Thursday, May 21, 2009

Once more unto warp six, dear friends, once more

TV21 TrekHowdy, kids and kidettes! Once again for no apparent media-related reason, let's turn on the short range sensors and check out some gorgeous but pretty wacky painted Star Trek comic book covers from England's late-1960s kids' weekly comics series TV21 and Joe 90, both created to showcase the adventure puppet shows of Gerry Anderson (read more about it in your friendly neighborhood Wikipedia). While the cover illustrations are frequently more faithful to the original look and sensibilities of the TV show (see more covers here, here, and over there) than much of the interior art and stories of the American Gold Key comics series run, there's still the occasional art misstep or far-out, over-the-top high concept that wouldn't quite play on screen, even with rapidly expanding Shatner.
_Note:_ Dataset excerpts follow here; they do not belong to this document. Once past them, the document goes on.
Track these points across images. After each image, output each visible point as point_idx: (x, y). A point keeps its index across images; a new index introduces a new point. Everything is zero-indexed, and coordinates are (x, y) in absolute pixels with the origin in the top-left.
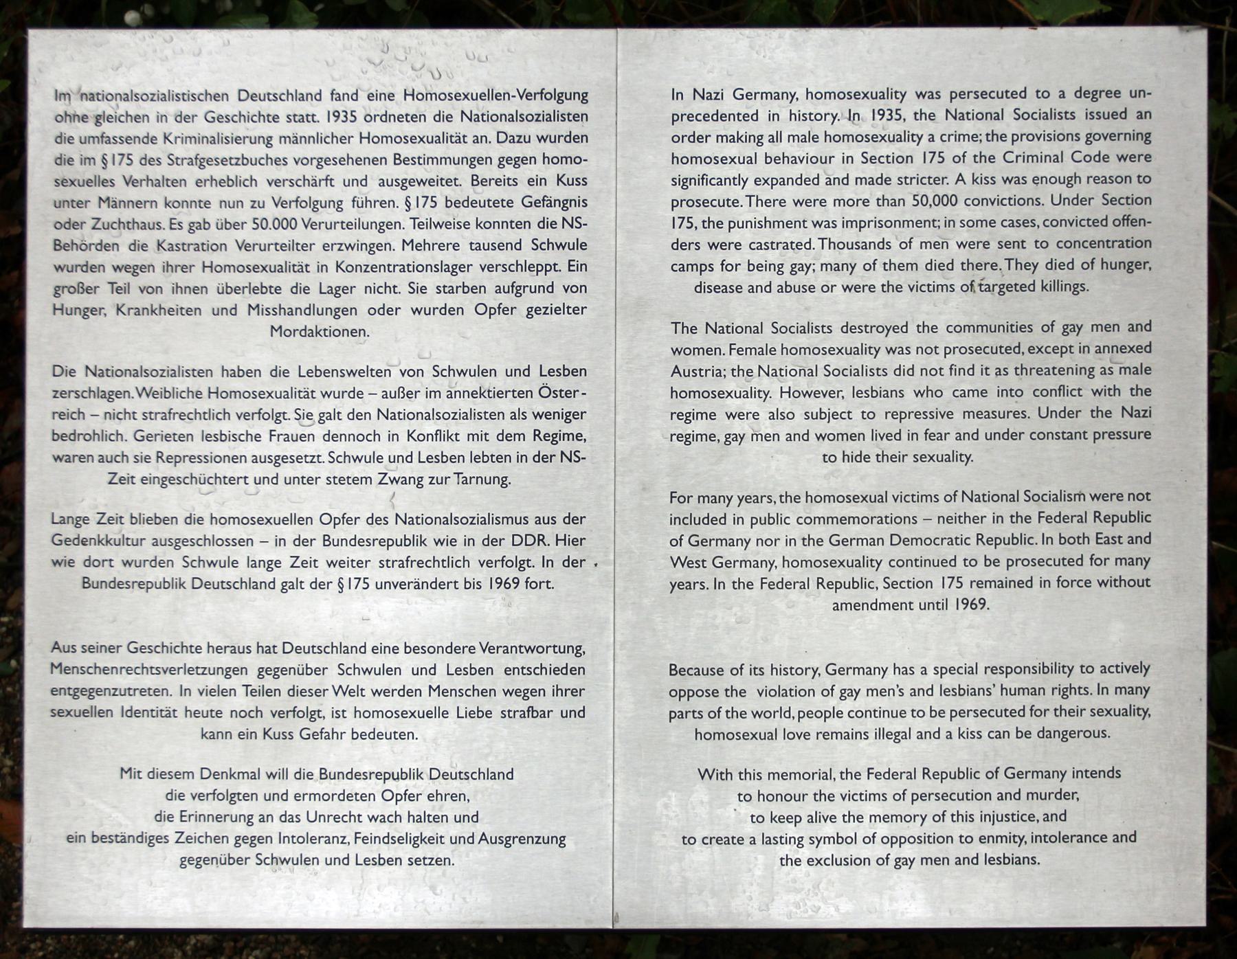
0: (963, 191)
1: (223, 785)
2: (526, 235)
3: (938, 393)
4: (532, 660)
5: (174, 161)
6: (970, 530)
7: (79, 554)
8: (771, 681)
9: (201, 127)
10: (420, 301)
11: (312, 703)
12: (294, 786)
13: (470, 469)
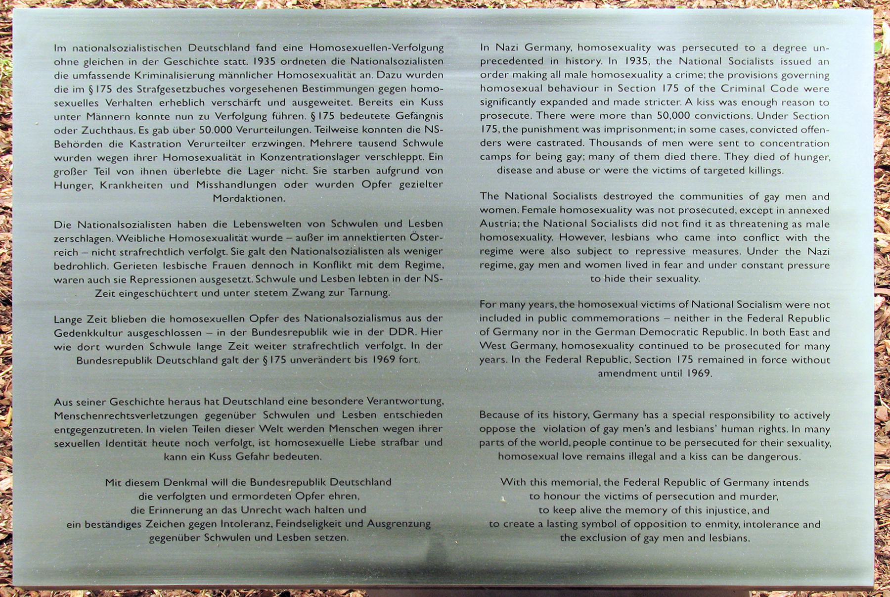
0: (694, 109)
1: (180, 490)
2: (399, 137)
3: (675, 238)
4: (405, 408)
5: (141, 89)
6: (698, 326)
7: (74, 342)
8: (555, 422)
9: (160, 68)
10: (321, 178)
11: (245, 437)
12: (231, 489)
13: (360, 286)
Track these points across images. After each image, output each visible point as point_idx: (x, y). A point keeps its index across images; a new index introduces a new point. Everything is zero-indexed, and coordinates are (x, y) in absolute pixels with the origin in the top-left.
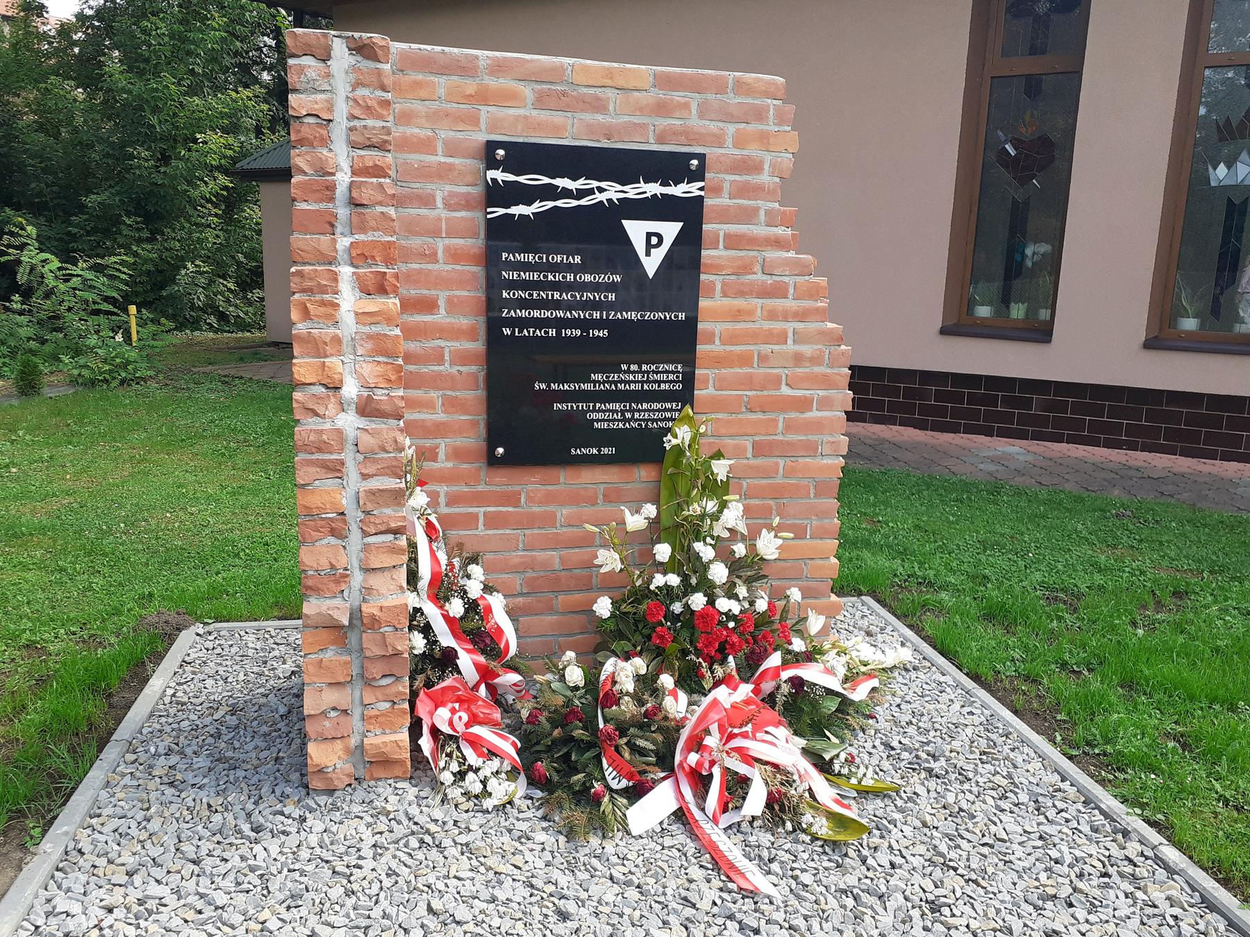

But they're really lovely work, and seldom seen here in the US. Let's peek at some of 'em!:





















Kirk's been fooledAll these weird and wonderful covers left me wondering what the interior art and stories of the UK Trek comics looked like. Use your Google-fu and you'll find a wealth of blog entries and wiki articles on the comics that show it to be a fast-moving series of serialized stories with some pretty decent art by great Brit artists of the time like John Stokes and Jim Baikie—slight but fun, and who gives a figgy pudding if they're "not in canon"? Hey, why not reprint these in trade paperbacks in the US and give us Trek completists a chance to read 'em, IDW or Checker? If you could reprint a story in which Spartacus and Starsky & Hutch team up to bedevil our enterprising crew, surely you could reprint the TV21 strips, in which nothing that silly ever takes place...

TV21 Trek

Well, whaddaya want? It's Star Trek, for Pete's sake. There's gonna be something silly in every story. And you know what? We love it all the more for it.


2 comments:

Evan Waters said...

I'm more interested in the "Corgi Competition" advertised.

Novice said...

"Das a spaceship! Das a spaceship!"

One again, Bully, my son loves this blog.